Perayaan di rumah atas pencapaian medali Paralimpiade juga membuatnya percaya bahwa Olimpiade dan Paralimpiade Tokyo adalah momen besar bagi India karena dapat mengembangkan budaya olahraga.

“Dukungan, cinta yang ditunjukkan semua orang sangat bagus. Ada masanya selebriti di tanah air sebelumnya menjadi bintang film dan hanya kriket,” kata Yomanaaj.

“Tapi saya pikir sekarang, Olimpiade dan Paralimpiade Tokyo akan menjadi momen besar dalam sejarah India, karena banyak sanjungan dan pengakuan yang telah dilakukan Olimpiade dan Paralimpiade. Saya pikir itu akan sangat hangat,” katanya.

Dan bulu tangkis tetap menjadi pengalaman spiritual baginya. Namun, dia benar-benar terlalu banyak dalam pendekatannya terhadap olahraga dan senang mengerjakan detail penting.

“Badminton adalah meditasi bagi saya. Saya benar-benar metodis, saya mengembangkan keterampilan ofensif saya, keterampilan defensif saya, jangkauan saya. Saya bekerja keras pada bagian itu dan juga bagaimana melewati permainan. Saya membayangkan permainan dalam diri saya. Pikiran. Jadi ya, saya benar-benar memilikinya. cara bersenang-senang sambil bermain, ”jelas Yomana.

Selain itu, dia tidak aktif di media sosial dan menjauh, sebagian karena peran profesionalnya dan karena dia percaya itu tidak menambah nilai dalam hidupnya.

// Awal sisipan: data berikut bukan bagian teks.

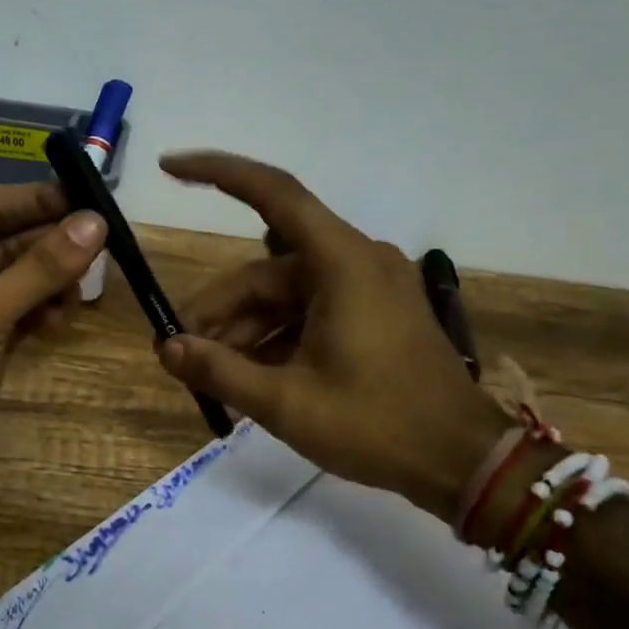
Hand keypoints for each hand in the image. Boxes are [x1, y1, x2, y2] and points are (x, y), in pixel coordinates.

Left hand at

“Saya sama sekali bukan orang yang dilindungi. Karena tugas administratif yang saya lakukan. Saya sengaja menghindari media sosial karena saya tidak melihat nilai tambah darinya. Saya cukup yakin kita tidak akan kehilangan ketenaran atau uang. atau apa pun,” katanya. Yathiraj.

Yathiraj, 38, juga berpikir medali perak di Paralimpiade Tokyo akan memotivasi dia untuk berprestasi di Paralimpiade Paris pada 2024.